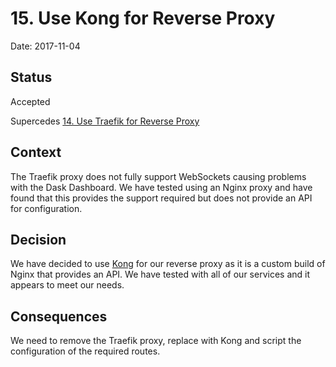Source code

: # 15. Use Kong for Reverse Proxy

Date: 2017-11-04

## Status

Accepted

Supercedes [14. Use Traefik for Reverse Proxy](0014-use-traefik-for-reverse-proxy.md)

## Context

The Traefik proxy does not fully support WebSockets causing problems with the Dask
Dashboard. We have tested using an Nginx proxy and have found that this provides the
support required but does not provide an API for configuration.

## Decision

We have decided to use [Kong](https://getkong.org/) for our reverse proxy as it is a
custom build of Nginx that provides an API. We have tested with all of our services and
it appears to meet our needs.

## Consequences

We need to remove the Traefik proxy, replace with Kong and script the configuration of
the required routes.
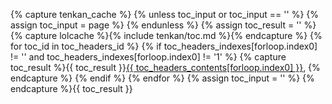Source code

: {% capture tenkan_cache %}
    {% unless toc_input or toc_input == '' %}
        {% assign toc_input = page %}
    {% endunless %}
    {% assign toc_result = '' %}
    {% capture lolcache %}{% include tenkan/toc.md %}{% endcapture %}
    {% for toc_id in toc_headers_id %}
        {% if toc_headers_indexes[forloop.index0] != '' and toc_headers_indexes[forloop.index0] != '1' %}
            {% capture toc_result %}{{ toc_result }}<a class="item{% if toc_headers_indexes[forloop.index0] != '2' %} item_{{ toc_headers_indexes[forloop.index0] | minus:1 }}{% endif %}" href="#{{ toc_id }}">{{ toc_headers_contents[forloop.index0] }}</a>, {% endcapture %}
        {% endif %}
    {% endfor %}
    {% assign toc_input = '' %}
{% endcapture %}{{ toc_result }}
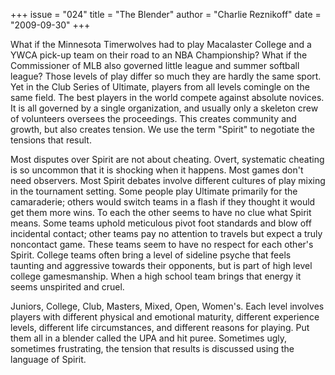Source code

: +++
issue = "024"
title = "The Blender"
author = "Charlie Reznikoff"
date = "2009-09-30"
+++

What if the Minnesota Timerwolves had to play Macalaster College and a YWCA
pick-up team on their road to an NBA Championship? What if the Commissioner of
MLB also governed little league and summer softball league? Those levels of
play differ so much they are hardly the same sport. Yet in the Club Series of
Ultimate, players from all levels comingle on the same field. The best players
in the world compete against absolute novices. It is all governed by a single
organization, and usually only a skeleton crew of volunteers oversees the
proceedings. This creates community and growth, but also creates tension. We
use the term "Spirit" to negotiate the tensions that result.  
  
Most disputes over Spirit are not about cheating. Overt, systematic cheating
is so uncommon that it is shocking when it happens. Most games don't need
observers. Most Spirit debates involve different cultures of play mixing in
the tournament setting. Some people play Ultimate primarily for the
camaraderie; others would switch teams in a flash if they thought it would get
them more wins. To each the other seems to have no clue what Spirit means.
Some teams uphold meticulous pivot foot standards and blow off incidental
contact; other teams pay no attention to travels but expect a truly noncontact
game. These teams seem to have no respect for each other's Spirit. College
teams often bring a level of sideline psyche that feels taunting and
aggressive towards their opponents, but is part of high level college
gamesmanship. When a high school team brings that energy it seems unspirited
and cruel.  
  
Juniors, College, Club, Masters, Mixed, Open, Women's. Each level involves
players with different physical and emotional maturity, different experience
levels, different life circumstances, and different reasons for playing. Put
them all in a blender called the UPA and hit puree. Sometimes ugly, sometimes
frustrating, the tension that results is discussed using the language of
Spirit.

* **Exercise description**:
In the material above, one part opens with the line containing "the required routes." and closes with the line containing "game. These teams". Write out that part exactly and skip its pictures.

* **Reply to the task**:
the required routes.
Source code

: {% capture tenkan_cache %}
    {% unless toc_input or toc_input == '' %}
        {% assign toc_input = page %}
    {% endunless %}
    {% assign toc_result = '' %}
    {% capture lolcache %}{% include tenkan/toc.md %}{% endcapture %}
    {% for toc_id in toc_headers_id %}
        {% if toc_headers_indexes[forloop.index0] != '' and toc_headers_indexes[forloop.index0] != '1' %}
            {% capture toc_result %}{{ toc_result }}<a class="item{% if toc_headers_indexes[forloop.index0] != '2' %} item_{{ toc_headers_indexes[forloop.index0] | minus:1 }}{% endif %}" href="#{{ toc_id }}">{{ toc_headers_contents[forloop.index0] }}</a>, {% endcapture %}
        {% endif %}
    {% endfor %}
    {% assign toc_input = '' %}
{% endcapture %}{{ toc_result }}
Source code

: +++
issue = "024"
title = "The Blender"
author = "Charlie Reznikoff"
date = "2009-09-30"
+++

What if the Minnesota Timerwolves had to play Macalaster College and a YWCA
pick-up team on their road to an NBA Championship? What if the Commissioner of
MLB also governed little league and summer softball league? Those levels of
play differ so much they are hardly the same sport. Yet in the Club Series of
Ultimate, players from all levels comingle on the same field. The best players
in the world compete against absolute novices. It is all governed by a single
organization, and usually only a skeleton crew of volunteers oversees the
proceedings. This creates community and growth, but also creates tension. We
use the term "Spirit" to negotiate the tensions that result.  
  
Most disputes over Spirit are not about cheating. Overt, systematic cheating
is so uncommon that it is shocking when it happens. Most games don't need
observers. Most Spirit debates involve different cultures of play mixing in
the tournament setting. Some people play Ultimate primarily for the
camaraderie; others would switch teams in a flash if they thought it would get
them more wins. To each the other seems to have no clue what Spirit means.
Some teams uphold meticulous pivot foot standards and blow off incidental
contact; other teams pay no attention to travels but expect a truly noncontact
game. These teams seem to have no respect for each other's Spirit. College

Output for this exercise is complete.